What is striking is that the angel who appeared to Sarah in Pharaoh's palace and the angel who later appeared to Hagar in the wilderness are part of the same divine attention turned toward the same household. The apocryphal literature tracks this with precision. God is watching all of them -- not just the patriarchs, not just the designated heirs of the promise, but the Egyptian woman who arrived as a consequence of Sarah's ordeal and stayed to become a mother of nations in her own right. The angel in Pharaoh's palace told Sarah she would be protected. The angel in the wilderness of Beer-lahai-roi told Hagar she would be multiplied. The same divine economy runs through both encounters.
The rabbis read the Egypt episode with a precision that the plain text resists. Sarah arrived in Pharaoh's palace having done nothing wrong. She left with property, a province, and a daughter of the king who would one day give Abraham his firstborn son. The Ginzberg tradition frames this as a pattern: in every place where Abraham and Sarah were wronged or endangered, they departed with more than they had arrived with.

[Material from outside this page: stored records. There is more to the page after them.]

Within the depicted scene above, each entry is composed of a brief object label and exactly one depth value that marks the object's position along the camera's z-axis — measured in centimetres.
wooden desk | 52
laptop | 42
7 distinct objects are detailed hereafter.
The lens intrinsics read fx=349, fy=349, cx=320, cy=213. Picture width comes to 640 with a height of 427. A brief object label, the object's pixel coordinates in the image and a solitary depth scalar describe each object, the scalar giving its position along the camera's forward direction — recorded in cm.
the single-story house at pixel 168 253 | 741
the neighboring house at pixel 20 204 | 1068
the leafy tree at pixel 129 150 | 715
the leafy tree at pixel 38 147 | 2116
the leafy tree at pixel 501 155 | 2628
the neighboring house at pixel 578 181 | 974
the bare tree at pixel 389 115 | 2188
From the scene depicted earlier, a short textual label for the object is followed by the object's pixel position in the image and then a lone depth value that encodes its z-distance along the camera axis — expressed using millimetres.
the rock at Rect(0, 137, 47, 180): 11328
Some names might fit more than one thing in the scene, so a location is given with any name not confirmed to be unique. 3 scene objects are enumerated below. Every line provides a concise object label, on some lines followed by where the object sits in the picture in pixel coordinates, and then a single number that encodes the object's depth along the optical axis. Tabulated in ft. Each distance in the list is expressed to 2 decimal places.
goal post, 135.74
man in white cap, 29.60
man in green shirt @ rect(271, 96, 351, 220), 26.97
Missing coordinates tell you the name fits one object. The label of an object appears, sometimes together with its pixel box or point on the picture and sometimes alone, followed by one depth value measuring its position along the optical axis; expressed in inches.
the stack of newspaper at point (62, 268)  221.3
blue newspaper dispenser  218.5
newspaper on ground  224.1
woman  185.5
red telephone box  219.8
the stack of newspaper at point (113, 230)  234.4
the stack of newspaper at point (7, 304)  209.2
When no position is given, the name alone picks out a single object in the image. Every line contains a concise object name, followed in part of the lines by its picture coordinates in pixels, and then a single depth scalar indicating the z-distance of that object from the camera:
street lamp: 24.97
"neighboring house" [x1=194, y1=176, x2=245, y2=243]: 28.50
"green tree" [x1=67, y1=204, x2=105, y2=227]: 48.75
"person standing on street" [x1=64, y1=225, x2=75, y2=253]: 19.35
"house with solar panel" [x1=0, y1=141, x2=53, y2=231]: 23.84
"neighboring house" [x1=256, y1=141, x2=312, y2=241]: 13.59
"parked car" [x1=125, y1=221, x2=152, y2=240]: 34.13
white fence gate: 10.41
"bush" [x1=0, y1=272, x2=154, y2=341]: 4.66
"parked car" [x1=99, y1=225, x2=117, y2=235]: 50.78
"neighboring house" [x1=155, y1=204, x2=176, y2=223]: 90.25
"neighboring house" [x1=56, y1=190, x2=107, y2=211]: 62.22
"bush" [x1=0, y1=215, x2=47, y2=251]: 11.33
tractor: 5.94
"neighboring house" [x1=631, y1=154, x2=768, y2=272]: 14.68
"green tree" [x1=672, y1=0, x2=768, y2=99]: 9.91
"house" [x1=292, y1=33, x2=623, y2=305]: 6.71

Egypt gave them Goshen. The plagues that fell on Pharaoh's house were, in the tradition's accounting, not punishments for his wickedness alone but the mechanism by which God redistributed wealth toward the family carrying the promise. This is not comfortable theology. The Midrash does not try to make it comfortable. It simply notes that the angel stood in the room, the king could not see him, and Sarah came home richer.
Sarah never forgot Goshen. The tradition insists she kept it as her own, held it in her name through all the years of wandering. When her descendants finally settled there, they were not immigrants in a foreign province. They were coming home to their inheritance. An Egyptian king had given it away in the presence of an angel he could not see, while trying to take a woman he could not keep.